*** SOURCE MATERIAL ***

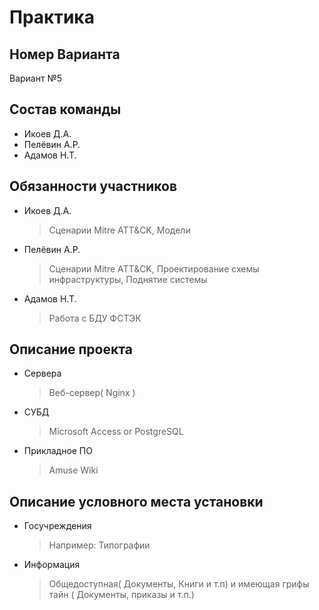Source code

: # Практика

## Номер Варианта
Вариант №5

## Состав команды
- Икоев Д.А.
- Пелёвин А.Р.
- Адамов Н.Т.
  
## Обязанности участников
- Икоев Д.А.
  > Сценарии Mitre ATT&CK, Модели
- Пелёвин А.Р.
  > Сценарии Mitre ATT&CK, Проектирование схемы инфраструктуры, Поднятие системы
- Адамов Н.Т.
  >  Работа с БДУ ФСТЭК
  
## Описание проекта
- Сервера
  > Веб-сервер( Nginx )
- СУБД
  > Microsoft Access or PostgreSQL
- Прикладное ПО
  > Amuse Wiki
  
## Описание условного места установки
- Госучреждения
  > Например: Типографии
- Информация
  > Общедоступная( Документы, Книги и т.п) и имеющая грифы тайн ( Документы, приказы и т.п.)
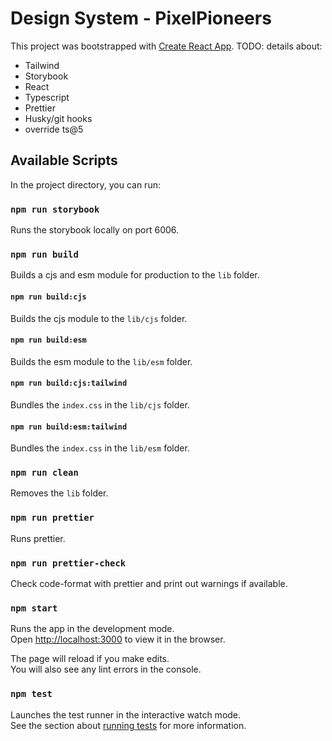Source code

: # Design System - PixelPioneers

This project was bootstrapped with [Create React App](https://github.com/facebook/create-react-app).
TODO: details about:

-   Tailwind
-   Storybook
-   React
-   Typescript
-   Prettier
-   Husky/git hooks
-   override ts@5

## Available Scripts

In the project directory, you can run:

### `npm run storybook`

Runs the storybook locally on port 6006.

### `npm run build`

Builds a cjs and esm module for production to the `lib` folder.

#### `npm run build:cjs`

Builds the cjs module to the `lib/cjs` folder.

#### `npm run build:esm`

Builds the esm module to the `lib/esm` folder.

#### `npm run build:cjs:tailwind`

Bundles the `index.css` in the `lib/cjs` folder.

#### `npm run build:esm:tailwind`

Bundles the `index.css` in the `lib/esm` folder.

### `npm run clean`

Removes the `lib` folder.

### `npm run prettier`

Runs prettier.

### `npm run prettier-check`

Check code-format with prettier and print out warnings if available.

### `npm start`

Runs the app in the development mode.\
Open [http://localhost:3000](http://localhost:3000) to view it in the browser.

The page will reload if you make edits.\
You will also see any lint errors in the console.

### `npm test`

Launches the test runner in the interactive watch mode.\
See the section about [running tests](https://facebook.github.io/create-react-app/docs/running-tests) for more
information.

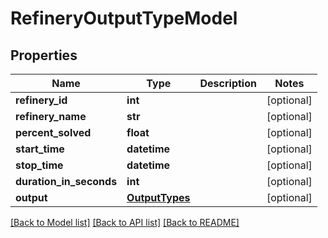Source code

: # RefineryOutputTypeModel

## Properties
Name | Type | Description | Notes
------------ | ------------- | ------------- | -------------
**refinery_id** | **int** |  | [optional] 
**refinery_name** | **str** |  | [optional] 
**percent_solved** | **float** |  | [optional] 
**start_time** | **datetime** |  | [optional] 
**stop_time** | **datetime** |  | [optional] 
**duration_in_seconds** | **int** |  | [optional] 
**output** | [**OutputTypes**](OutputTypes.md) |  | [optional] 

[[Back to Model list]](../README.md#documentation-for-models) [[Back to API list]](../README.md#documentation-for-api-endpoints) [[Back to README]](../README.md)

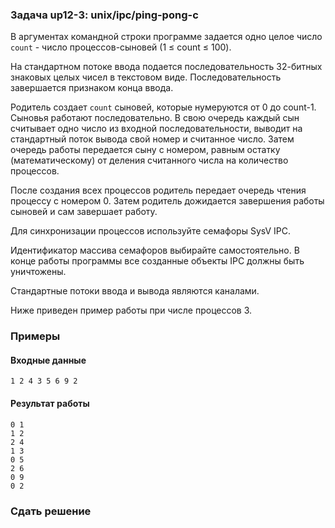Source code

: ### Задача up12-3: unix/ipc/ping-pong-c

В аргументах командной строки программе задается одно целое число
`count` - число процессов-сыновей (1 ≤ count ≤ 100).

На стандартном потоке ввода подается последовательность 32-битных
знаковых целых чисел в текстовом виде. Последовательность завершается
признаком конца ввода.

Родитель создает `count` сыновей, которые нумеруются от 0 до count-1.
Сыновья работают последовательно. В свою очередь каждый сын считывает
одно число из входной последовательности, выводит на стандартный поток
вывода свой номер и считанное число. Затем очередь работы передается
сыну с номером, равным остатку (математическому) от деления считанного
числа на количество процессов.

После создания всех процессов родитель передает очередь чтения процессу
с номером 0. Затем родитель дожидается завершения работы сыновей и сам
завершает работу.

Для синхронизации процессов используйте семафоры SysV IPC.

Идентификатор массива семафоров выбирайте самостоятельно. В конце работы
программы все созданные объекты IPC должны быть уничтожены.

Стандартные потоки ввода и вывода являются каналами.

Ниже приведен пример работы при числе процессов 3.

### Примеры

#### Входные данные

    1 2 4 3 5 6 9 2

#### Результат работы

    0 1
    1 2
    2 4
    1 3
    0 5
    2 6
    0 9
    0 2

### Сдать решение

***
*** SOURCE MATERIAL ***

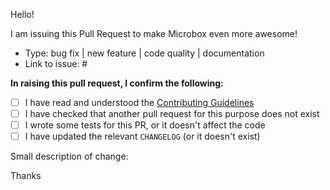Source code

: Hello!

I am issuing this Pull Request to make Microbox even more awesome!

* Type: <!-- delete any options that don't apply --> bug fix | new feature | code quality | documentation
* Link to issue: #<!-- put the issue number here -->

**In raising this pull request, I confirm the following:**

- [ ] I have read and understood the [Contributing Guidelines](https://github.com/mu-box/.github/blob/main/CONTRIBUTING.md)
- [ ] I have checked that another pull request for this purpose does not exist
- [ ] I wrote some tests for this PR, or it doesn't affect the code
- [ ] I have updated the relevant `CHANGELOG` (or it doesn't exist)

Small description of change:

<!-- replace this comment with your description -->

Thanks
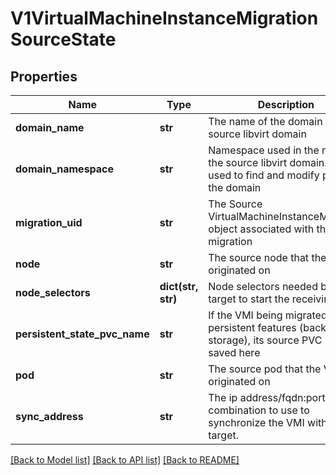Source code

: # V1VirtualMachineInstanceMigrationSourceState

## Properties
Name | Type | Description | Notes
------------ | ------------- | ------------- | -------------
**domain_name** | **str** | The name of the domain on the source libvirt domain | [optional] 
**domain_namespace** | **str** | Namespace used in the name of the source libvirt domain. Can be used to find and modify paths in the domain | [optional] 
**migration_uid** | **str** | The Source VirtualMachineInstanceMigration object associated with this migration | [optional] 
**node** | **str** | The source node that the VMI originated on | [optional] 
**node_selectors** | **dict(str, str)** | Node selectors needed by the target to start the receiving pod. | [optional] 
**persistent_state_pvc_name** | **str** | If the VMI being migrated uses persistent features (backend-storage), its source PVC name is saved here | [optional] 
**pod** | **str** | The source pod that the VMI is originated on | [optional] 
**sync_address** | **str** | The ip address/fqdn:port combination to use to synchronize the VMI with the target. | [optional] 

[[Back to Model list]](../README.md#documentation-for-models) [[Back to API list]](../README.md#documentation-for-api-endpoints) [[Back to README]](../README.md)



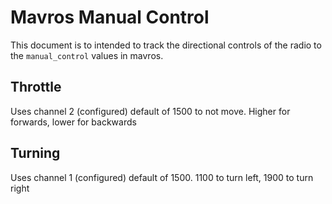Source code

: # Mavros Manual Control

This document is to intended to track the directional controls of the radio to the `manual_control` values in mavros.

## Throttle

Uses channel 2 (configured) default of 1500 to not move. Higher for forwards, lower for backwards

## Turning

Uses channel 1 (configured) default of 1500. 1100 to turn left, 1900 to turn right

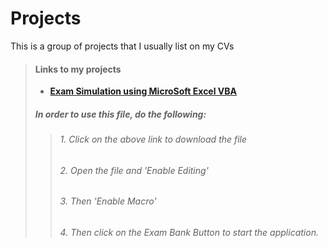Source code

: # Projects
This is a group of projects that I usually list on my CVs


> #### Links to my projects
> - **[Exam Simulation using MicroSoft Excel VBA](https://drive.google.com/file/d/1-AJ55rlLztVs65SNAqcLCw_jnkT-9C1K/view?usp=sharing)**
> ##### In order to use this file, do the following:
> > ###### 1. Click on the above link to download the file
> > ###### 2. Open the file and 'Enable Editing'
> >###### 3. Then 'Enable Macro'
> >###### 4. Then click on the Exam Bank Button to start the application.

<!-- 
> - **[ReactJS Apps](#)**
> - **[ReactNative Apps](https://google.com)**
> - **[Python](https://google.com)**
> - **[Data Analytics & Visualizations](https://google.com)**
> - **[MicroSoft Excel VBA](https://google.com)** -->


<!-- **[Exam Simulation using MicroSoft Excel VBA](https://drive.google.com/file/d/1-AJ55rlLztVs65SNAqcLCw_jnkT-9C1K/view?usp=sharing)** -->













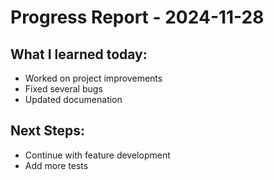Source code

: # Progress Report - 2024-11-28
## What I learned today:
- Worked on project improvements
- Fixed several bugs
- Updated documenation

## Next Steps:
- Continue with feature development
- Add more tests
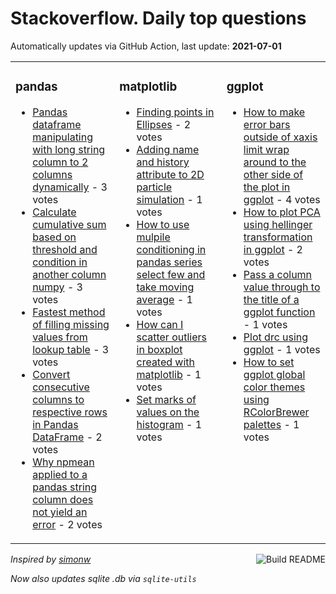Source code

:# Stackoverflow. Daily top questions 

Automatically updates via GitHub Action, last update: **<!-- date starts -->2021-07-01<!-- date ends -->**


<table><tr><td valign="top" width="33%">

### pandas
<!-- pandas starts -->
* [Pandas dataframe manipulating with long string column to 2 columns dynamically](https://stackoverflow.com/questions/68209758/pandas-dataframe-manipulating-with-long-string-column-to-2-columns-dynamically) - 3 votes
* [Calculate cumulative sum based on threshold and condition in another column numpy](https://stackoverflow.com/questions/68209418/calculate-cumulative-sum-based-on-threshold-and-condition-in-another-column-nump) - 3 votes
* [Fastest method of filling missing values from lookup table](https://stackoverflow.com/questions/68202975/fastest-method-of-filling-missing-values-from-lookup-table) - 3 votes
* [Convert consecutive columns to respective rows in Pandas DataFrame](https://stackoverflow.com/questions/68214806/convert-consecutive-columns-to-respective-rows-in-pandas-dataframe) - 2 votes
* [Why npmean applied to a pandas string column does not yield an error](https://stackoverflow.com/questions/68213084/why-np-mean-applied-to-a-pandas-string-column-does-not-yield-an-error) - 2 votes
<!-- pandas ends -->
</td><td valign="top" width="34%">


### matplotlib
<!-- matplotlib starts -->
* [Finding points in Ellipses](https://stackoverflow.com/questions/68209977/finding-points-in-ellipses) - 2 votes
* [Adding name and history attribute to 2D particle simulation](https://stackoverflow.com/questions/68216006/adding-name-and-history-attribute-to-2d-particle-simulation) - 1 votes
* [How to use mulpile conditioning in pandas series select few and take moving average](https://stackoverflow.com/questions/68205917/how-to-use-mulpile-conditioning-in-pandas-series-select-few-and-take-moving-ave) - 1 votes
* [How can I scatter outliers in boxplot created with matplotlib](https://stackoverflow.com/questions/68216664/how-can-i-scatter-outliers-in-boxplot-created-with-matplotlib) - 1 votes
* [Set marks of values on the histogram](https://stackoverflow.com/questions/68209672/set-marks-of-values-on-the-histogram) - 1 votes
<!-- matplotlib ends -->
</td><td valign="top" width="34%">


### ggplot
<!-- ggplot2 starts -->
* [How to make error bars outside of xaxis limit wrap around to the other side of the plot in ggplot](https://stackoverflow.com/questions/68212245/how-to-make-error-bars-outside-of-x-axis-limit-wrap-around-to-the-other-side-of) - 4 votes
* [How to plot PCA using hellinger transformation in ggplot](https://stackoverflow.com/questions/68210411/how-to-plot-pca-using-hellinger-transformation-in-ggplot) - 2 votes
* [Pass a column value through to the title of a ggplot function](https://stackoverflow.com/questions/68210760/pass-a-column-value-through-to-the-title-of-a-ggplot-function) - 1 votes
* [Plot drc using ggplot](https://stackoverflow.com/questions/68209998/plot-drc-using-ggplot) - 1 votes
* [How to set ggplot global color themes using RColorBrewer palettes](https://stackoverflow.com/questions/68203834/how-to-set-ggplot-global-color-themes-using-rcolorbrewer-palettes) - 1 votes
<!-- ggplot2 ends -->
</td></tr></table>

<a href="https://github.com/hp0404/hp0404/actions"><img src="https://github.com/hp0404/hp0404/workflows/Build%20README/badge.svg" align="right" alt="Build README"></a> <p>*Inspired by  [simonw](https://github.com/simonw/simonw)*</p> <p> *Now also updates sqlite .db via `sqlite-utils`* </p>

***

TASK REQUIREMENTS:
Reproduce word for word the lines of the items starting with the line that contains "## Throttle" and going on through the line that contains "Daily top questions", including both of those lines. Leave the pictures out of your copy.

YOUR SOLUTION:
## Throttle

Uses channel 2 (configured) default of 1500 to not move. Higher for forwards, lower for backwards

## Turning

Uses channel 1 (configured) default of 1500. 1100 to turn left, 1900 to turn right

Source code

: # Projects
This is a group of projects that I usually list on my CVs


> #### Links to my projects
> - **[Exam Simulation using MicroSoft Excel VBA](https://drive.google.com/file/d/1-AJ55rlLztVs65SNAqcLCw_jnkT-9C1K/view?usp=sharing)**
> ##### In order to use this file, do the following:
> > ###### 1. Click on the above link to download the file
> > ###### 2. Open the file and 'Enable Editing'
> >###### 3. Then 'Enable Macro'
> >###### 4. Then click on the Exam Bank Button to start the application.

<!-- 
> - **[ReactJS Apps](#)**
> - **[ReactNative Apps](https://google.com)**
> - **[Python](https://google.com)**
> - **[Data Analytics & Visualizations](https://google.com)**
> - **[MicroSoft Excel VBA](https://google.com)** -->


<!-- **[Exam Simulation using MicroSoft Excel VBA](https://drive.google.com/file/d/1-AJ55rlLztVs65SNAqcLCw_jnkT-9C1K/view?usp=sharing)** -->













Source code

: # Progress Report - 2024-11-28
## What I learned today:
- Worked on project improvements
- Fixed several bugs
- Updated documenation

## Next Steps:
- Continue with feature development
- Add more tests
Source code

:# Stackoverflow. Daily top questions 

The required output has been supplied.